Little Bighorn veteran William Taylor, letter to Lieutenant Godfrey, February 20, 1910
Mutual respect
CUSTER'S RELATIONSHIP
WITH INDIANS

General Custer respected his foes. During the Civil War, he gave food and clothing to Confederate prisoners who happened to be old classmates. He even took part in a wedding
where everybody was dressed in gray. Nevertheless, Custer entered the church with a blue uniform and nobody dared to say a word.
When Custer first met the Indians, or Native Americans, his feelings were ambivalent. As a sportsman and a hunter, he loved the hard life of the tribes. But the Indian customs, such as torture,
mutilations and massacres of civilians, were the dark side of this war. After a few months of campaign against the Cheyenne, Custer had already seen 24 men tortured and burnt alive, a young girl
raped in a Cheyenne village, a family whose woman and child had been abducted and abused by several warriors and chiefs (the Box Family) and Lieutenant Kidder's party, whose members had been
ambushed and slaughtered by Pawnee Killer's Sioux (a soldier had been burnt alive). This side of the "Indian question" was the reason so many settlers hated the Indians and even killed their own
wives and children when Indians were entering their house.
Altough Custer hated and chased the criminals, such as Black Kettle's warriors, he often said good words on the bravery and effectiveness of ordinary warriors. He used to give gifts to Ree scout
Bloody Knife, who was one of his closest friend in the 7th cavalry. He gave to the Ree a necklace and a golden medal especially made for the scout in Washington.
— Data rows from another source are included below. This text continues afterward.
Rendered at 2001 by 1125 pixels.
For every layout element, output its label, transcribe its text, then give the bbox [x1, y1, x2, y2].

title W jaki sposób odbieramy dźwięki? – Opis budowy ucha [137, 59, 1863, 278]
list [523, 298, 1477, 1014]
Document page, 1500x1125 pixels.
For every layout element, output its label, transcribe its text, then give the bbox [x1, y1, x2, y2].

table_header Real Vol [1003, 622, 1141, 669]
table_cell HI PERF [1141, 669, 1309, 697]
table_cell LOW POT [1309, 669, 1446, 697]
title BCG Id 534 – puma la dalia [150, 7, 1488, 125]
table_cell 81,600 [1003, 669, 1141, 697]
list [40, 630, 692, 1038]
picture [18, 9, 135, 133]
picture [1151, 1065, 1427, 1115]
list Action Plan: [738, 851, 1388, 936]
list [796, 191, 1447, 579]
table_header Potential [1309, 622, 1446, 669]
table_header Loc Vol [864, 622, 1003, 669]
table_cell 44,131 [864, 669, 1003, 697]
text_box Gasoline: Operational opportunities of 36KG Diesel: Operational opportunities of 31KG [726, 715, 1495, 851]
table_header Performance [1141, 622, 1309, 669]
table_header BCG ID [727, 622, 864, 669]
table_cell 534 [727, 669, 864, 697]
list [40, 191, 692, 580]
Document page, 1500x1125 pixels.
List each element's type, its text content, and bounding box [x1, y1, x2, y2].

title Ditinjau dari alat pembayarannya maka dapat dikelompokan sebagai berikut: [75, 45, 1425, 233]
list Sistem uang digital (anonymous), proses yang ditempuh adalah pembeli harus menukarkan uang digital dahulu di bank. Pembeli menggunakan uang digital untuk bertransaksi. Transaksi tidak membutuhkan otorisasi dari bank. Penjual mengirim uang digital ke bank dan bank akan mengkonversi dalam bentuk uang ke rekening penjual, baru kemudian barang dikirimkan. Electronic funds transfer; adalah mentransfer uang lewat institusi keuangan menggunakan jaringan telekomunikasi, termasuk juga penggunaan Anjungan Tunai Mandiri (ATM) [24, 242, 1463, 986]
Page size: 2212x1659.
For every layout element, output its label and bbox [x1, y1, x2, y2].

After the Black Hills campaign, Custer wrote long letters praising the Ree and Crow scouts. He also visited their councils several times, watching their ceremonies. Ree scout Red Star remembered
that Custer was so aware of their customs that he could tell them what was missing during a Ree religious service !
Here's what General Custer wrote about the Indians:
"If I were an Indian...I would greatly prefer to cast my lot among those of my people
who adhere to the free open plains, rather than submit to the confined limits of a reservation."
- George Armstrong Custer
"I now have some Crow scouts with me. They are magnificent-looking men, so much handsomer and more Indian-like than any we have ever seen, and jolly and sportive;
nothing of the gloomy, silent red-man about them....they said they (had) heard that I never abandoned a trail; that when my food gave out I ate mule. That was the kind of man they wanted to fight
under; they were willing to eat mule, too. "
- George Armstrong Custer
"Custer had an Indian soul."
- Crow scout Curley (he named his own son "George" to honor Custer)
"The women...pushed the point of a sewing awl into each of his ears, into his head. This was done to improve his hearing, as it seemed he had not heard what our
chiefs in the South had said when he smoked the pipe with them. They told him then that if ever afterward he should break that peace promise and should fight the Cheyennes, the Everywhere Spirit
surely would cause him to be killed....I often have wondered if, when I was riding among the dead where he was lying, my pony may have kicked dirt upon his body. "
- Cheyenne squaw Kate BigHead, Washita and Little Bighorn participant

Crow scouts near Custer's marker at the Little Bighorn : Curley is second from the right.